I put the BS in bold.
The initial symptom period is not when the infected is the "most" contagious. The most contagious period is the end stage of the disease.
Ebola is a blood borne disease. It stays in the blood until you bleed for whatever reason or the virus blows though capillaries, usually in the bowel and/or mouth or mucous membranes. Small amounts of blood are then shed in the sputum or excretions..
The CDC and other experts are not talking out their posteriors when they tell you this, over and over and over again..
I post this, not because I think that anything I say would make a difference in the least....It won't..
We can post most anything, but the facts will remain the facts, long after the experts have had their say. Those on the ground will have to do what works, will learn as the Africans have what does not work, and the lessons will be paid for in lives.
Viral load is highest right around the time of death, but mobility isn't much.
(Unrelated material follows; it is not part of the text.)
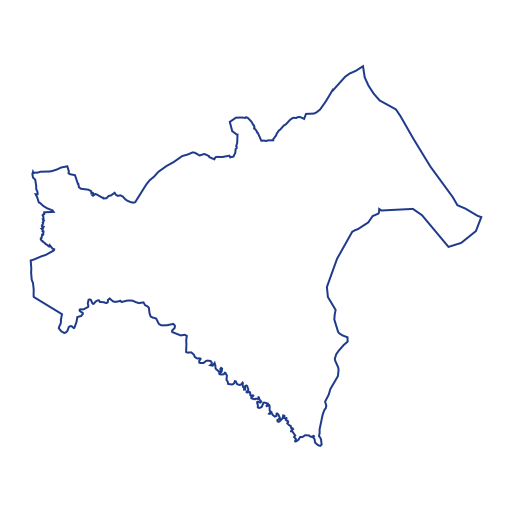 the district of Kyela, Mbeya, United Republic of Tanzania
{"feature_id": "72390352B41643980878870", "entity_name": "Kyela", "entity_type": "district", "adm_level": 2, "iso_a3": "TZA", "parent_name": "United Republic of Tanzania", "parent_adm1": "Mbeya", "projection": "orthographic", "projection_center": [33.836, -9.544], "detail": "fine", "context": "isolated", "style": "outline", "palette": "blue", "viewbox_px": 512, "rotation_deg": 0, "n_neighbors": 0, "source": "geoboundaries", "source_scale": "gbopen_adm2", "svg_char_len": 5983}
<svg xmlns="http://www.w3.org/2000/svg" viewBox="0 0 512 512"><path d="M481.3,217.1L477.7,215.9L465.4,208.6L457.4,205.2L452.8,197.2L430.4,166.6L413.3,138.6L400.5,116.2L395.9,109.4L379.7,100.5L373.7,93.7L368.4,85.5L364.7,77.3L363.0,66.2L355.7,70.9L349.7,73.5L345.2,76.7L333.0,90.3L332.7,89.9L326.0,101.1L320.1,109.5L316.3,112.5L313.7,113.6L306.0,113.9L304.1,118.9L301.1,117.4L299.2,116.9L297.4,117.3L296.3,118.0L293.1,117.8L292.4,118.2L290.0,119.9L286.0,124.2L283.7,125.6L280.3,129.5L278.8,130.6L276.6,133.9L276.2,135.3L273.3,139.1L273.2,140.3L268.0,140.4L265.8,141.0L264.1,140.6L261.3,140.7L257.9,133.0L257.1,132.5L256.8,131.4L255.4,129.3L254.3,128.7L254.0,128.1L254.5,127.2L253.9,125.3L253.4,125.2L251.3,121.5L247.8,117.9L246.1,117.2L245.5,117.9L241.6,117.5L235.9,117.7L229.8,121.9L232.2,131.1L237.1,134.8L237.5,134.7L237.2,142.9L236.2,146.2L236.7,146.9L236.6,148.2L235.6,149.2L235.3,152.6L233.5,156.6L230.7,157.1L230.3,157.4L229.3,155.7L222.4,157.0L216.1,156.9L215.1,157.8L214.3,159.3L209.3,157.1L209.0,156.1L205.7,154.5L204.1,154.0L199.6,155.5L195.0,152.8L192.7,152.4L187.5,154.6L182.3,156.0L173.6,162.1L166.5,166.0L158.3,171.9L154.0,176.7L149.6,180.3L146.2,184.6L135.2,202.2L133.1,202.7L130.3,202.0L127.1,200.6L125.1,199.1L122.9,196.6L120.3,195.3L117.9,195.9L116.0,194.9L114.6,192.8L110.9,195.5L108.7,195.9L106.5,198.2L103.5,198.5L103.0,197.7L102.3,197.7L97.0,194.6L95.4,194.0L93.0,195.7L92.4,195.2L93.4,194.8L93.3,193.6L93.0,193.0L92.2,192.8L91.4,193.1L91.2,191.2L88.4,189.7L80.8,188.7L79.0,187.3L78.3,183.9L77.9,183.9L75.0,175.2L69.6,174.1L68.5,173.1L68.9,171.5L67.3,166.3L61.2,167.5L56.9,169.5L52.2,171.0L49.7,171.5L40.6,171.7L37.7,172.6L34.7,172.7L33.6,173.1L33.0,171.8L32.4,174.1L33.0,177.6L35.2,179.6L36.2,185.9L36.2,189.0L37.3,191.4L37.6,192.9L37.6,194.2L35.6,194.2L37.1,197.1L38.8,202.4L40.2,203.1L43.1,205.8L46.9,208.2L52.5,210.4L53.6,211.9L44.2,212.3L44.2,214.2L43.5,214.2L42.6,215.2L43.4,216.9L43.5,218.8L42.8,219.1L43.1,220.1L43.9,220.5L42.8,222.4L43.2,222.7L42.6,224.9L42.0,225.3L42.6,226.3L42.1,226.6L42.3,227.1L43.5,227.0L42.8,228.5L41.7,228.8L42.7,229.6L42.5,231.2L43.5,231.4L43.6,231.8L43.1,233.5L43.3,234.5L43.1,234.8L42.1,234.7L41.6,238.0L40.8,238.3L40.7,239.1L41.6,240.7L42.5,241.0L43.3,242.1L44.6,242.8L45.7,244.2L46.5,244.4L48.6,246.2L49.5,245.2L49.8,246.4L50.5,246.1L52.7,248.8L54.2,249.3L53.9,250.4L45.6,255.0L41.7,256.2L34.0,259.5L30.7,260.5L31.3,268.7L31.1,272.5L31.7,279.7L33.0,283.1L33.7,289.4L33.6,296.1L33.8,297.0L62.0,314.2L60.9,319.7L61.0,321.8L60.5,324.0L59.2,326.6L58.8,328.3L61.4,331.4L64.3,333.0L65.9,332.4L67.4,330.9L68.8,327.1L70.3,326.1L71.6,326.2L73.8,328.1L74.3,327.9L76.4,322.3L77.4,317.0L81.2,316.0L82.8,313.9L82.7,312.9L80.0,311.2L79.5,310.1L80.1,309.3L83.5,309.4L88.0,307.0L88.4,306.1L87.8,303.6L88.5,300.0L89.5,299.4L90.9,299.9L92.2,303.0L93.1,303.9L93.7,303.8L95.7,301.5L97.3,300.6L98.9,300.3L100.0,302.0L102.7,302.1L104.7,302.5L105.3,302.9L106.6,303.0L107.8,302.2L108.0,299.9L109.7,298.5L112.9,301.3L114.9,301.9L118.6,301.4L120.2,300.7L121.5,302.0L127.2,300.6L129.6,300.5L132.7,300.7L135.7,302.1L138.9,303.1L143.5,302.4L145.1,305.2L147.2,306.2L148.8,307.6L149.5,313.1L150.6,316.5L152.6,317.5L156.1,318.5L158.8,323.8L160.7,325.1L162.4,325.4L167.4,325.2L173.2,323.9L174.4,324.9L175.0,326.2L174.5,328.2L172.3,330.3L172.0,331.3L172.3,332.1L180.7,335.4L184.8,334.8L186.8,335.9L186.2,340.4L186.4,344.2L186.1,352.0L187.4,352.6L191.3,352.4L194.0,354.8L194.7,356.9L197.3,358.5L199.8,358.3L200.6,358.9L199.2,361.0L199.3,362.6L200.2,363.0L203.4,363.0L206.0,361.0L207.4,360.6L210.6,361.0L211.8,362.7L211.6,364.1L210.3,365.2L212.7,365.7L214.6,363.0L215.4,365.7L215.5,368.2L216.4,369.5L217.3,370.0L218.9,371.8L219.9,372.0L220.6,371.2L220.4,368.6L221.1,367.9L222.1,368.6L221.6,371.7L219.3,373.4L219.3,373.8L219.7,374.3L222.4,374.5L223.9,374.2L224.9,372.7L225.5,373.0L226.9,375.6L226.5,379.9L227.7,381.6L228.1,383.9L231.8,384.5L233.2,384.1L234.2,383.1L234.9,381.1L235.8,381.4L237.1,384.2L239.8,385.0L241.3,384.3L242.6,382.6L242.9,383.0L242.6,384.4L243.0,386.9L244.2,387.7L244.1,389.6L245.1,389.6L245.0,387.0L245.3,386.0L246.3,385.5L247.1,386.0L248.4,389.8L248.0,390.6L246.6,391.7L246.6,392.2L247.3,392.5L249.7,392.0L250.2,392.8L250.2,394.9L250.9,395.7L252.8,395.3L253.3,395.6L252.9,396.2L251.7,396.8L251.3,397.4L251.4,398.3L254.4,399.2L255.1,399.2L255.7,398.7L258.0,398.9L258.5,397.2L258.8,397.3L259.6,399.8L260.7,400.8L261.2,401.8L260.6,402.5L259.6,402.5L257.8,401.6L257.2,402.0L257.2,403.3L257.9,405.2L257.8,407.3L258.7,407.9L260.0,407.8L261.8,406.8L263.5,402.7L264.5,402.6L267.9,403.6L267.8,404.5L266.6,405.6L266.7,406.1L269.3,405.2L269.6,406.2L269.6,410.4L270.0,411.1L271.4,412.0L271.3,412.5L269.7,413.0L269.1,413.7L269.8,413.9L271.1,413.2L272.0,413.5L272.7,414.9L274.8,416.6L276.4,416.0L276.6,413.5L277.2,413.5L278.4,414.6L279.9,418.0L279.7,418.5L277.4,420.0L277.5,421.2L278.3,421.8L279.4,421.5L282.6,418.3L283.2,415.4L284.1,415.6L284.5,416.0L284.1,418.1L285.1,418.4L286.4,418.1L286.5,418.6L285.9,420.0L286.5,420.6L287.7,420.9L288.2,421.9L287.3,423.4L289.4,425.4L290.7,425.9L291.1,427.9L292.6,428.3L293.1,429.1L291.2,430.5L291.1,431.3L292.4,431.5L295.2,435.5L294.0,437.0L295.9,439.0L295.1,441.2L295.4,441.5L296.4,441.2L298.4,439.8L300.2,437.0L302.3,437.1L305.2,435.2L309.1,435.5L310.2,436.5L311.5,436.9L313.5,435.9L314.0,436.3L313.2,437.6L314.5,439.0L315.1,442.6L317.6,444.8L319.3,445.7L320.4,445.8L321.6,444.5L321.1,439.9L320.6,438.3L319.0,436.0L319.6,433.1L319.6,429.3L322.6,414.9L324.3,410.1L325.8,408.1L326.3,405.7L325.1,401.6L328.7,394.7L330.4,389.0L337.9,376.1L338.6,369.7L338.0,367.0L335.2,360.7L334.8,358.8L336.3,354.1L338.8,350.6L343.9,344.8L347.5,341.8L347.6,341.3L347.5,337.3L342.7,335.5L339.6,333.6L338.4,332.4L337.9,331.2L334.3,319.5L334.7,314.6L335.6,309.9L327.9,297.0L326.9,287.0L337.0,258.9L352.2,231.8L354.8,230.3L358.0,229.1L368.3,222.4L372.6,216.1L378.4,213.6L379.1,212.0L379.2,209.0L381.5,210.5L412.9,208.9L422.0,215.2L448.5,246.9L461.2,242.9L475.9,231.1L481.3,217.1Z" fill="none" stroke="#1e3a8a" stroke-width="2"/></svg>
There is a trade off, a balance point between viral load and ability to function which is likely the most dangerous, but having someone who feels well enough to go out and expose others, even with a lower viral load has more potential, imho, to spread the disease. With such a low ID50, the amount probably doesn't make much difference as long as they are shedding the virus. Remember, in this case, the virus is in all the bodily fluids, not just blood. Sweat, spit, tears, semen, vaginal secretions, as well as feces, vomit, and blood count, and contaminated surfaces have the ability to harbor the virus long enough for someone else to pick it up--especially in an urban environment.